* WORK REQUEST: Copy the records below exactly, starting at the line that contains "Hernie discale cervicale : solutions chirurg" and ending at the line that contains "מחקר ובקרה. אבטחת"; leave out any pictures.

(Dataset entries)
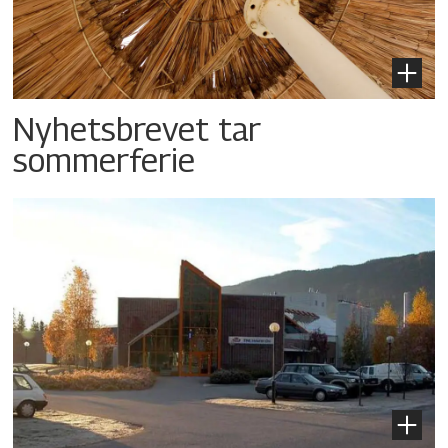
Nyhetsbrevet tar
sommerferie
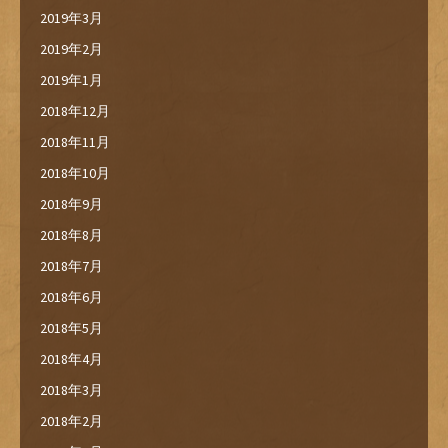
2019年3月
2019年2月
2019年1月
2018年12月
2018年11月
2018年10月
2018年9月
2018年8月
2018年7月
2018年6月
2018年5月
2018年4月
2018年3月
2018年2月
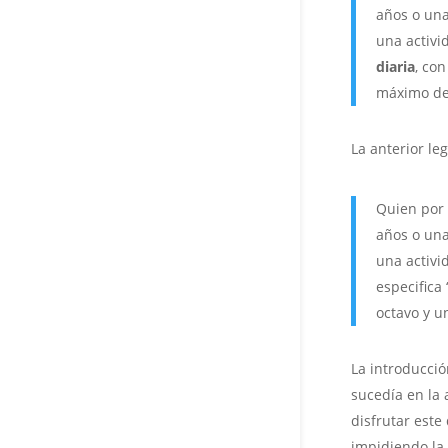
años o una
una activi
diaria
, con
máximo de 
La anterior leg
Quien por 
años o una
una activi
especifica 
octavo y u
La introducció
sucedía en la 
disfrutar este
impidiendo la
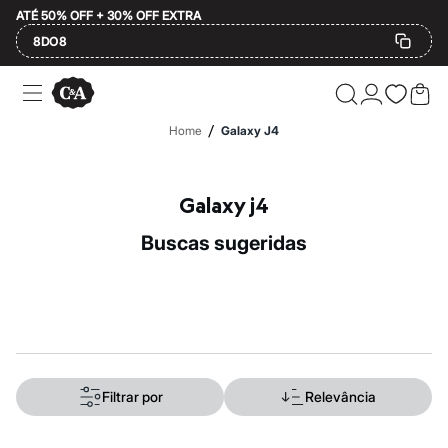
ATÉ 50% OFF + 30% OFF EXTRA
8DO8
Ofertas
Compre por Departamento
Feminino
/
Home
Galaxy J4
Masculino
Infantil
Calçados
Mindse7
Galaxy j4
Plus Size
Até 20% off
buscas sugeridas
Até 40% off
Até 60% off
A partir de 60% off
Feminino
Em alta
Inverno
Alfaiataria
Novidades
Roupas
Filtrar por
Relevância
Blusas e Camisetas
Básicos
--
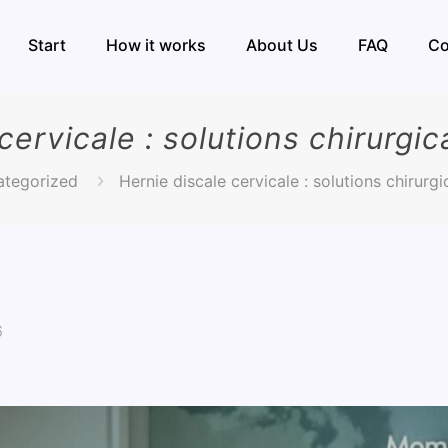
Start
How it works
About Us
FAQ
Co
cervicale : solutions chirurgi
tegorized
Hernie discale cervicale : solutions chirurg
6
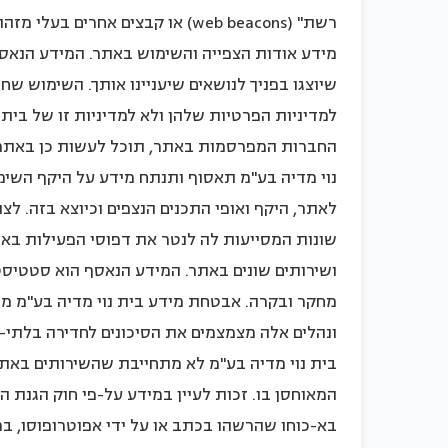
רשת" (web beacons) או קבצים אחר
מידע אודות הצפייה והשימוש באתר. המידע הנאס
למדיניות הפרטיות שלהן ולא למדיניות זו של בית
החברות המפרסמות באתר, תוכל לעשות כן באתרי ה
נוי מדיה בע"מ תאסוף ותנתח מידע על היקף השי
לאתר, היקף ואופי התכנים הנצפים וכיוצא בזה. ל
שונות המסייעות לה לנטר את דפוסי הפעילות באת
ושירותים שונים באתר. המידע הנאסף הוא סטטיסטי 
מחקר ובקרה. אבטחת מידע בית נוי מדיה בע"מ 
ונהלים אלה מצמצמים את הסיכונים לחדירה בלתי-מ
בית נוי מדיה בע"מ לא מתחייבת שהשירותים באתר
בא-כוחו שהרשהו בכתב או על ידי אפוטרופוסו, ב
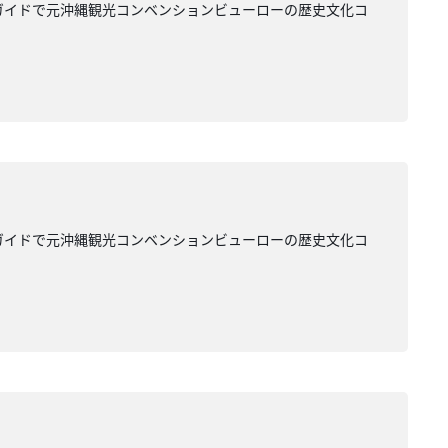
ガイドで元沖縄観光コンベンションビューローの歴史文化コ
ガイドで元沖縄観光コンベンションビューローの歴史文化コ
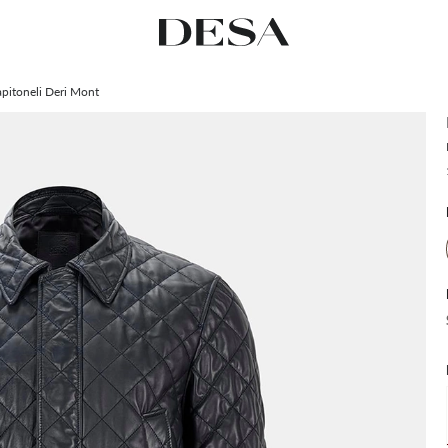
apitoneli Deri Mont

* SOLUTION FOR THIS EXERCISE:
Hernie discale cervicale : solutions chirurg
6
רשת" (web beacons) או קבצים אחר
מידע אודות הצפייה והשימוש באתר. המידע הנאס
למדיניות הפרטיות שלהן ולא למדיניות זו של בית
החברות המפרסמות באתר, תוכל לעשות כן באתרי ה
נוי מדיה בע"מ תאסוף ותנתח מידע על היקף השי
לאתר, היקף ואופי התכנים הנצפים וכיוצא בזה. ל
שונות המסייעות לה לנטר את דפוסי הפעילות באת
ושירותים שונים באתר. המידע הנאסף הוא סטטיסטי 
מחקר ובקרה. אבטחת מידע בית נוי מדיה בע"מ 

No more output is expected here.